What is being asked: The answer should be each line of the records that contains the word "amended"; please copy them all.

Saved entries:

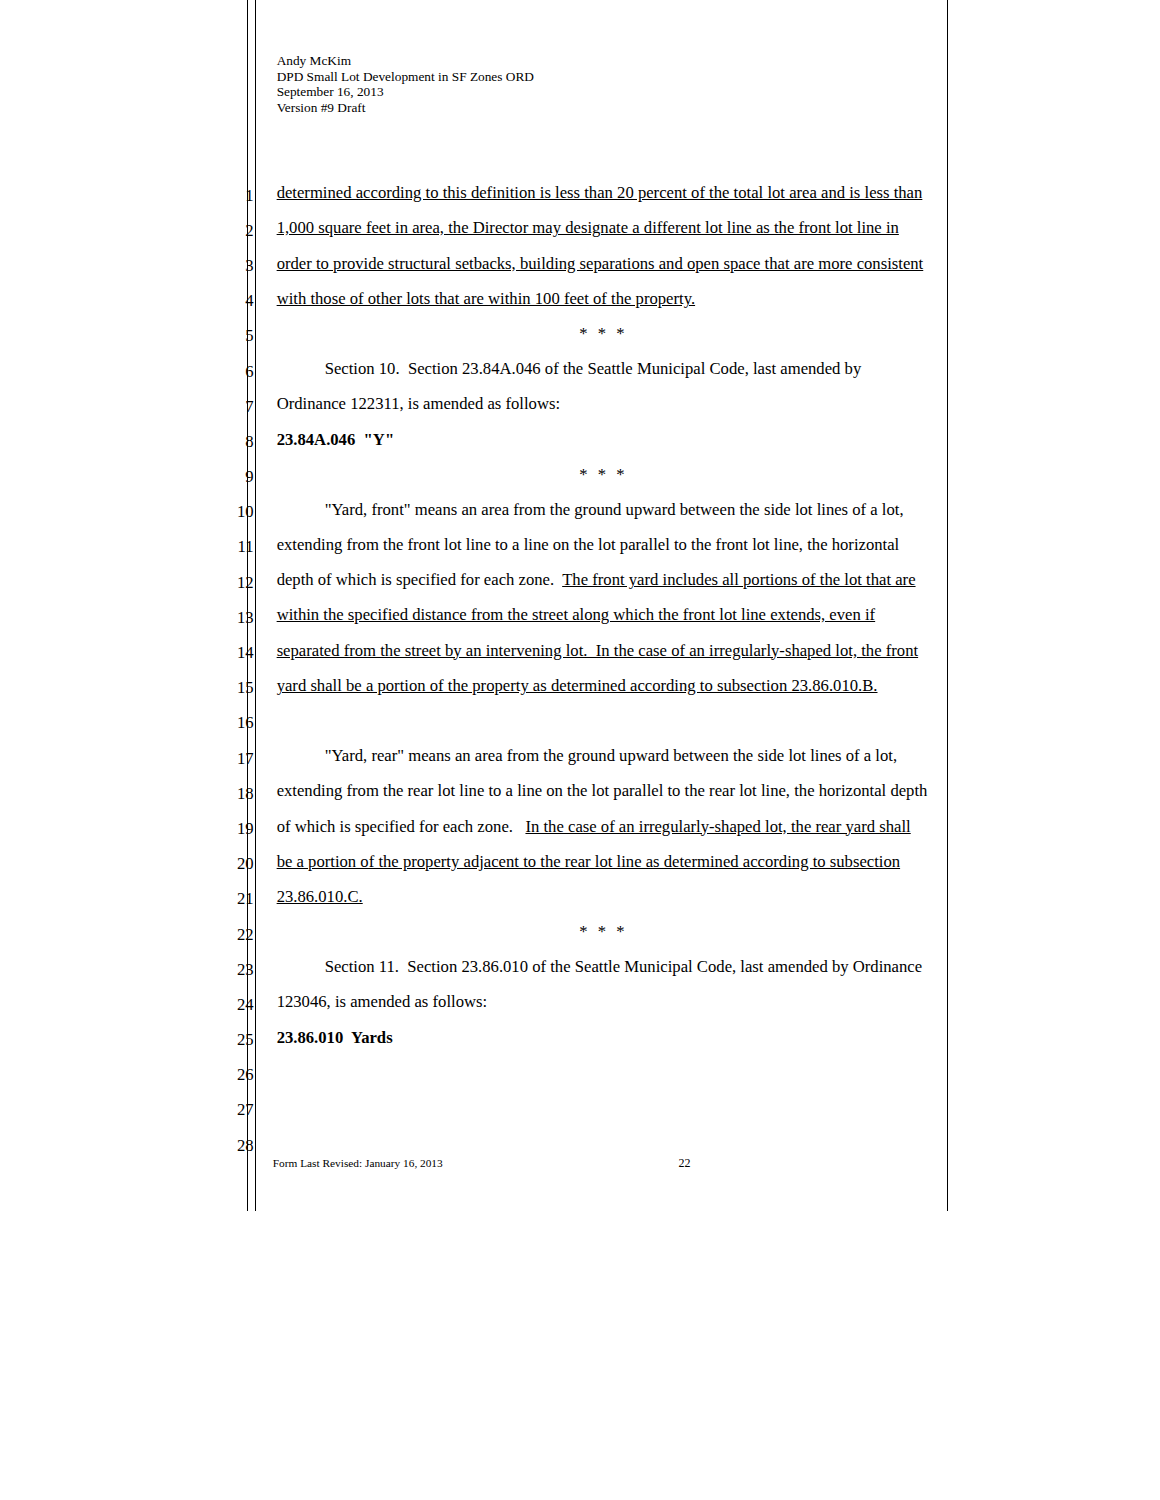1
2
3
4
5
6
7
8
9
10
11
12
13
14
15
16
17
18
19
20
21
22
23
24
25
26
27
28
Andy McKim
DPD Small Lot Development in SF Zones ORD
September 16, 2013
Version #9 Draft
determined according to this definition is less than 20 percent of the total lot area and is less than 1,000 square feet in area, the Director may designate a different lot line as the front lot line in order to provide structural setbacks, building separations and open space that are more consistent with those of other lots that are within 100 feet of the property.
* * *
Section 10. Section 23.84A.046 of the Seattle Municipal Code, last amended by Ordinance 122311, is amended as follows:
23.84A.046 "Y"
* * *
"Yard, front" means an area from the ground upward between the side lot lines of a lot, extending from the front lot line to a line on the lot parallel to the front lot line, the horizontal depth of which is specified for each zone. The front yard includes all portions of the lot that are within the specified distance from the street along which the front lot line extends, even if separated from the street by an intervening lot. In the case of an irregularly-shaped lot, the front yard shall be a portion of the property as determined according to subsection 23.86.010.B.
"Yard, rear" means an area from the ground upward between the side lot lines of a lot, extending from the rear lot line to a line on the lot parallel to the rear lot line, the horizontal depth of which is specified for each zone. In the case of an irregularly-shaped lot, the rear yard shall be a portion of the property adjacent to the rear lot line as determined according to subsection 23.86.010.C.
* * *
Section 11. Section 23.86.010 of the Seattle Municipal Code, last amended by Ordinance 123046, is amended as follows:
23.86.010 Yards
Form Last Revised: January 16, 2013
22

Result below:
Section 10. Section 23.84A.046 of the Seattle Municipal Code, last amended by Ordinance 122311, is amended as follows:
Section 11. Section 23.86.010 of the Seattle Municipal Code, last amended by Ordinance 123046, is amended as follows:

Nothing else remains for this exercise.